What to produce:
Within the entries below, find every line that has the string "scroll", then copy it.

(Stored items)
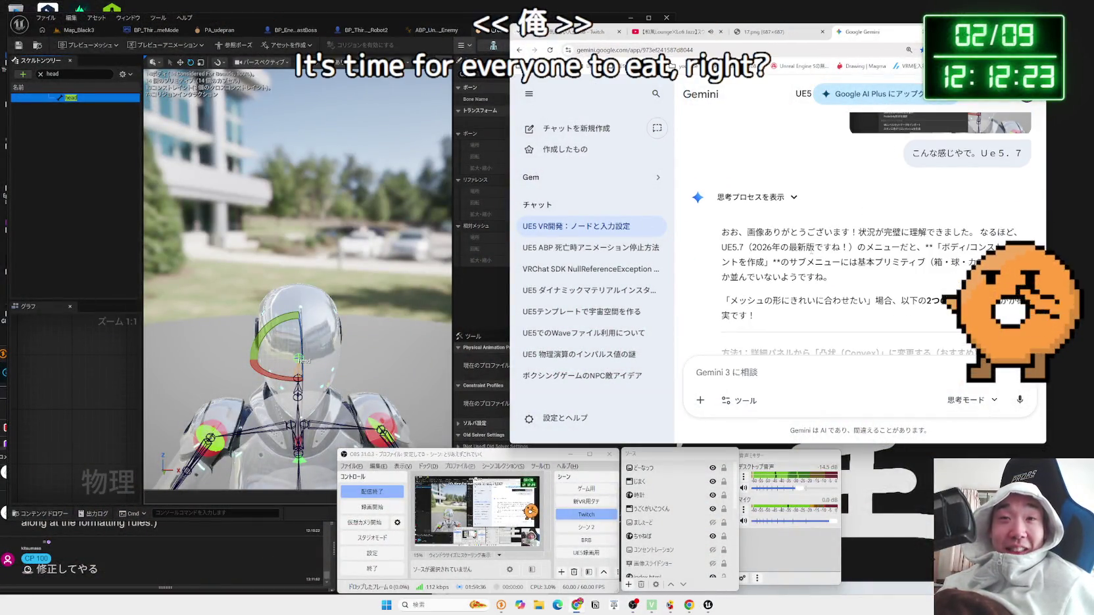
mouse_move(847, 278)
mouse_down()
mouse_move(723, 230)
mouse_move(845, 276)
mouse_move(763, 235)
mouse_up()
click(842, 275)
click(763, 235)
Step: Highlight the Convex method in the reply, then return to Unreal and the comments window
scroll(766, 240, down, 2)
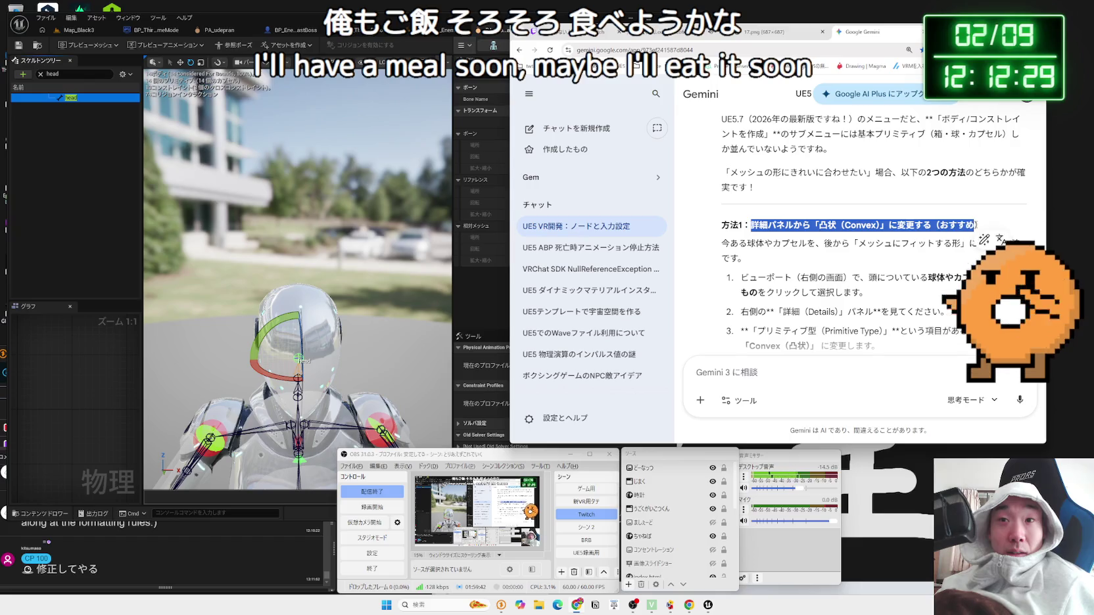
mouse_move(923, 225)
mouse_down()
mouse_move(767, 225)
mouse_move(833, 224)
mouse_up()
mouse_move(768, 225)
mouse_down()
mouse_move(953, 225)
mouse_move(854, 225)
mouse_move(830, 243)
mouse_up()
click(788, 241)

...

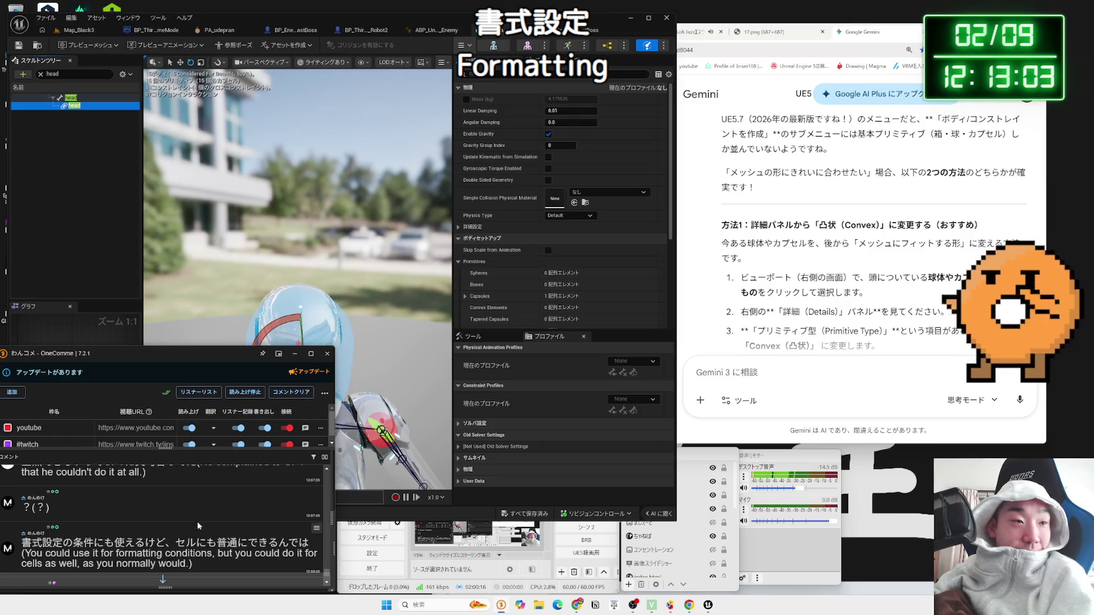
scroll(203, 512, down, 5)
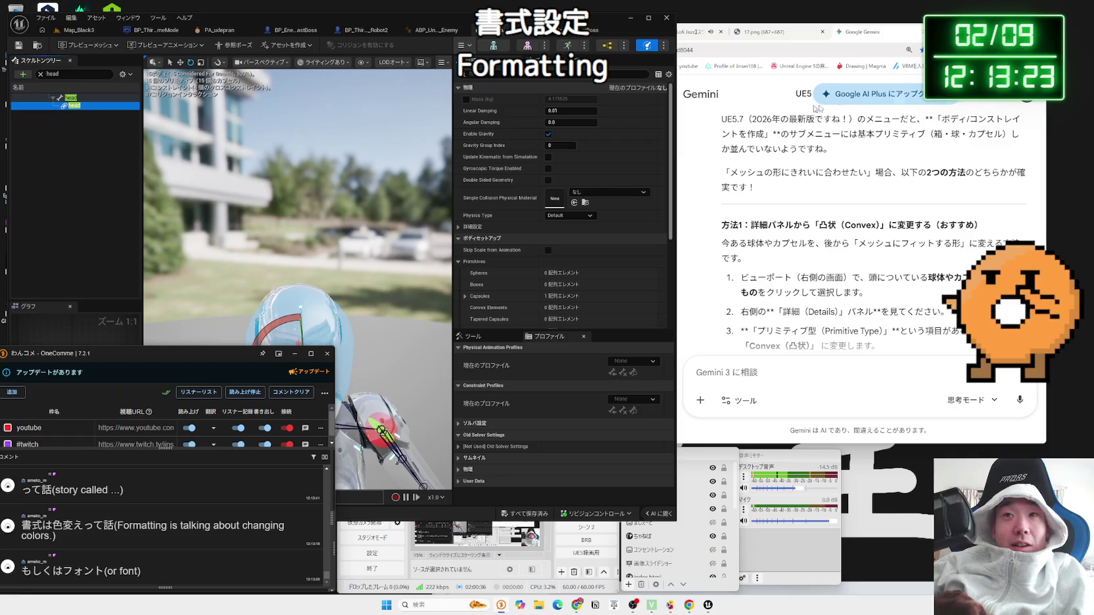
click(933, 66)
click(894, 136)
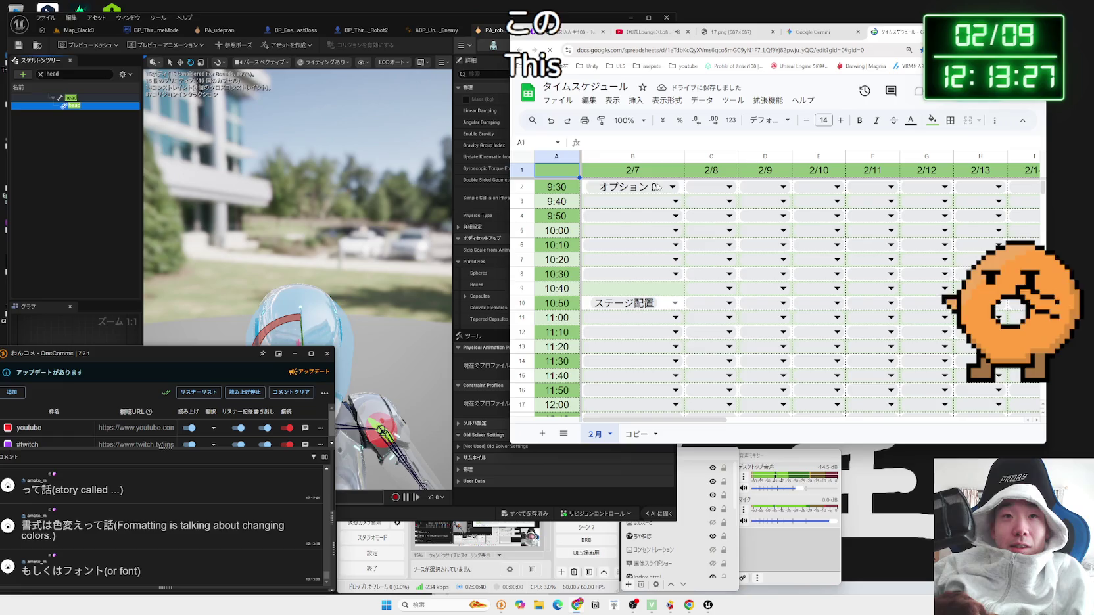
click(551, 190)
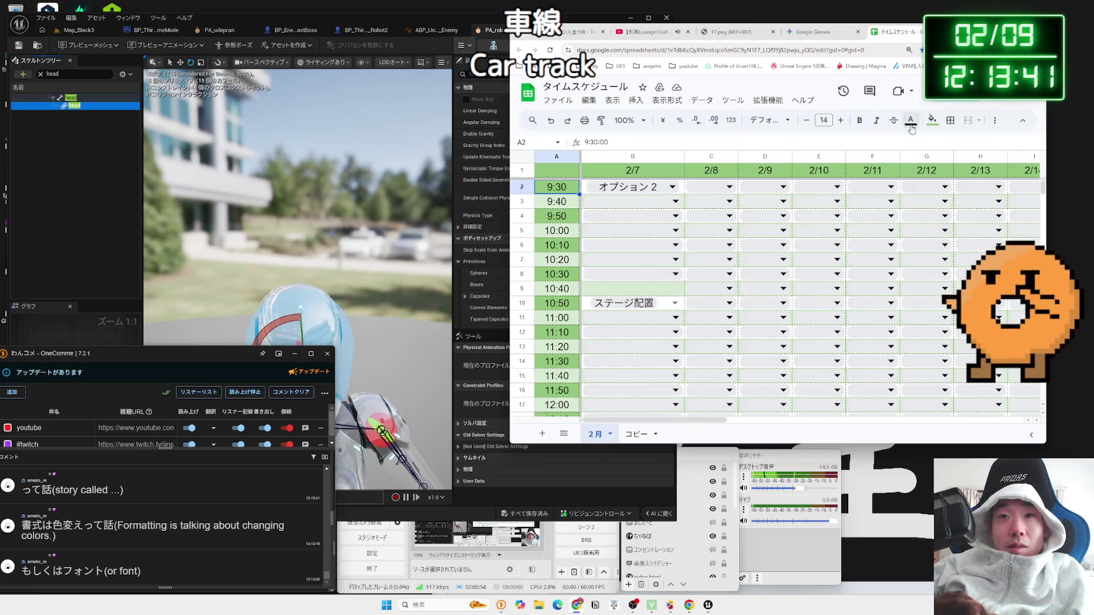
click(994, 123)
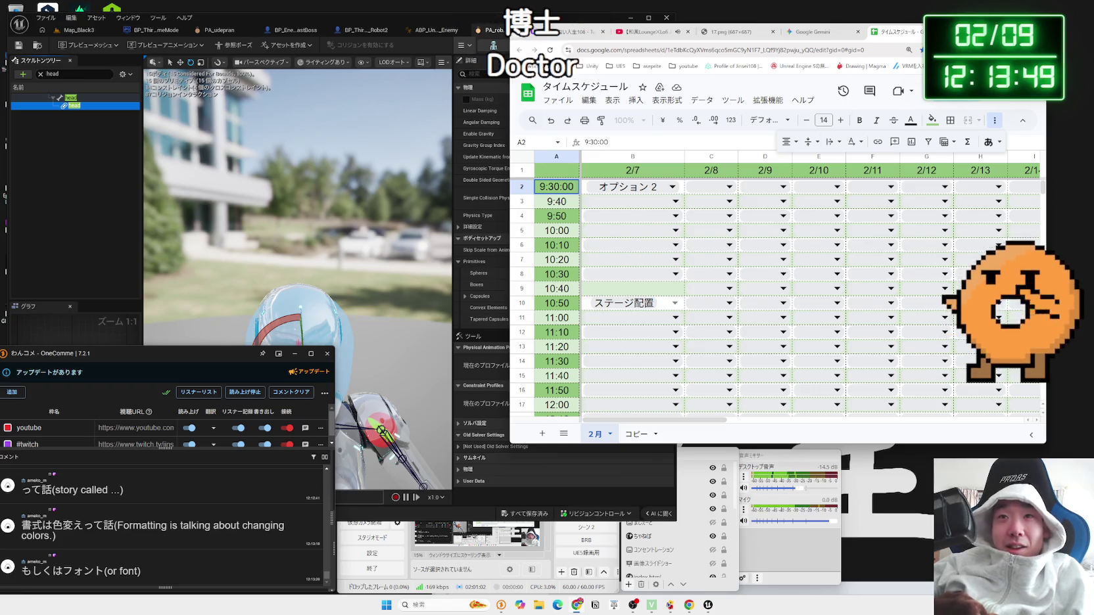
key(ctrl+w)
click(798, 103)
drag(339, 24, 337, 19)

Result of this exercise:
scroll(766, 240, down, 2)
scroll(203, 512, down, 5)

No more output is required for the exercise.